Showing posts with label cabin. Show all posts
Showing posts with label cabin. Show all posts

Saturday, June 7, 2014

Getting ready for summer projects

I’ll be fetching my swarm of bees tomorrow afternoon. They’re arriving on a truck from some mysterious place in the Middle East, so I hope they haven’t suffered during the voyage. If I understand correctly, they’re a race of calm honey bees designated as Armenian. God only knows what language I’ll speak with them. Everything’s ready for their arrival at Gamone, where they’ll moving in to a hive located on a grassy roadside mound in the middle of the hairpin bend at the level of my house. Alongside, there’s an old cherry tree, a pair of recently-planted fruit trees, and the grave of my dear dog Sophia.

Click to enlarge slightly

Behind the house, this afternoon, I used a white ribbon (old electric fence material) to trace a big rectangle, some 9 meters behind my house, on slightly sloping ground (by Gamone standards) at the base of the hill.


The rectangle—8 meters wide and 5 meters deep—encloses an area of 40 square meters. I intend to construct a wood cabin here. First, of course, the ground will have to be levelled. This will involve the removal of about 15 cubic meters of earth, which will be pushed down onto the zone between the rear of my house and the lower edge of the future cabin.

The cabin will be used above all to store garden tools such as lawn-mowers, weed-cutters, etc. I haven’t yet worked out the exact form of the future cabin. Unlike the simple mono-pitched roof of my wood shelter, the roof of the future cabin will certainly be dual-pitched. Will it be possible to build the roof high enough to envisage the creation of a small attic with Velux skylights looking out over the roof of my house, in the direction of the so-called “circus” of Choranche? We’ll see.

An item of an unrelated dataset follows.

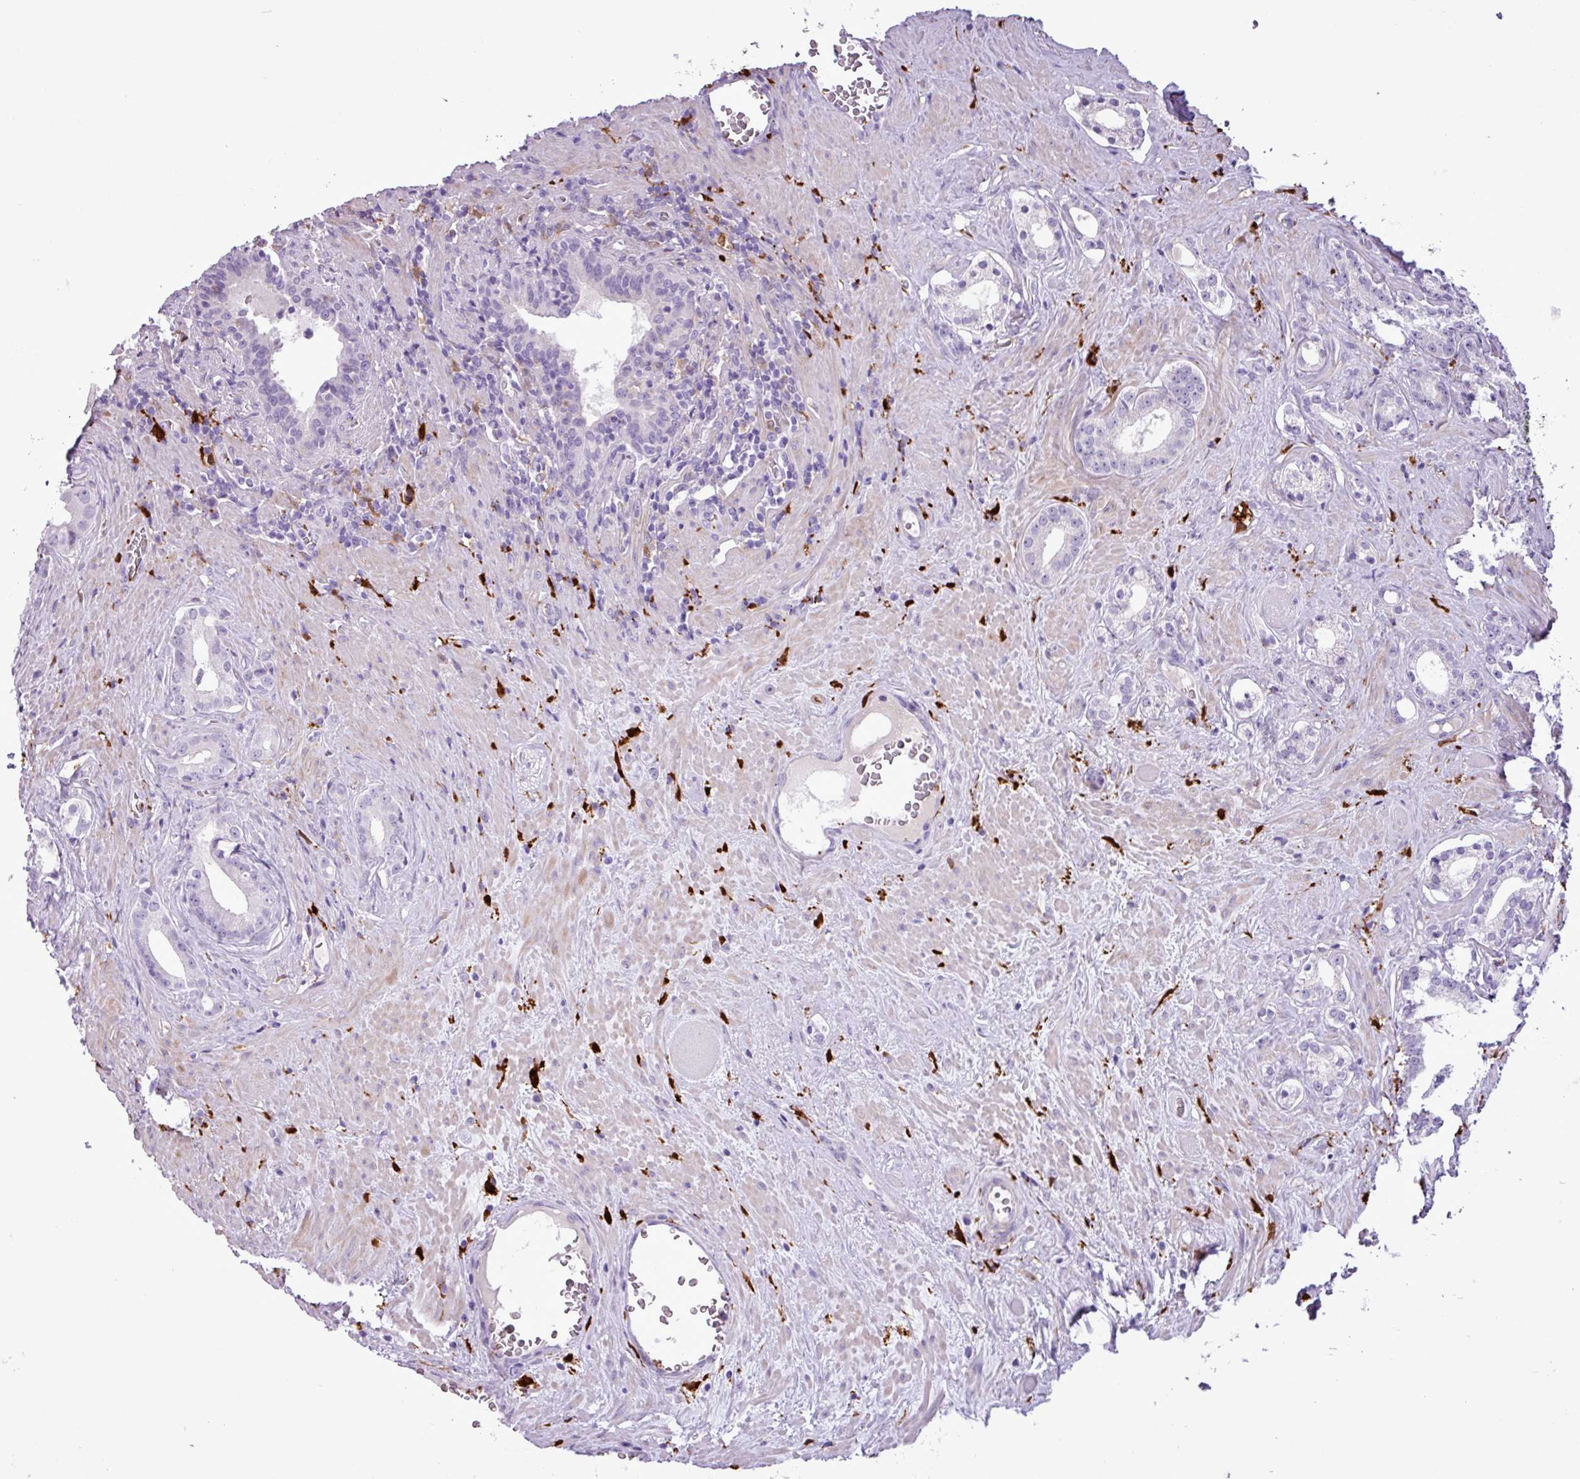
{"staining": {"intensity": "negative", "quantity": "none", "location": "none"}, "tissue": "prostate cancer", "cell_type": "Tumor cells", "image_type": "cancer", "snomed": [{"axis": "morphology", "description": "Adenocarcinoma, Low grade"}, {"axis": "topography", "description": "Prostate"}], "caption": "Human prostate cancer (adenocarcinoma (low-grade)) stained for a protein using immunohistochemistry exhibits no positivity in tumor cells.", "gene": "TMEM200C", "patient": {"sex": "male", "age": 71}}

Incidentally, this is the basic kind of structure that I'll have to build:


The massive triangular assemblage is called a ferme in French (the same word as for farm, but meaning "closed" in the roof-carpentry context). In English, I believe it's referred to as a closed couple, where the couple in question is of course the pair of diagonal rafters. For a cabin that's 8 meters wide, I'll probably need to erect 4 such assemblages. For me, it's quite fulfilling to discover the world of carpentry, and to examine the mechanics of the traditional solutions.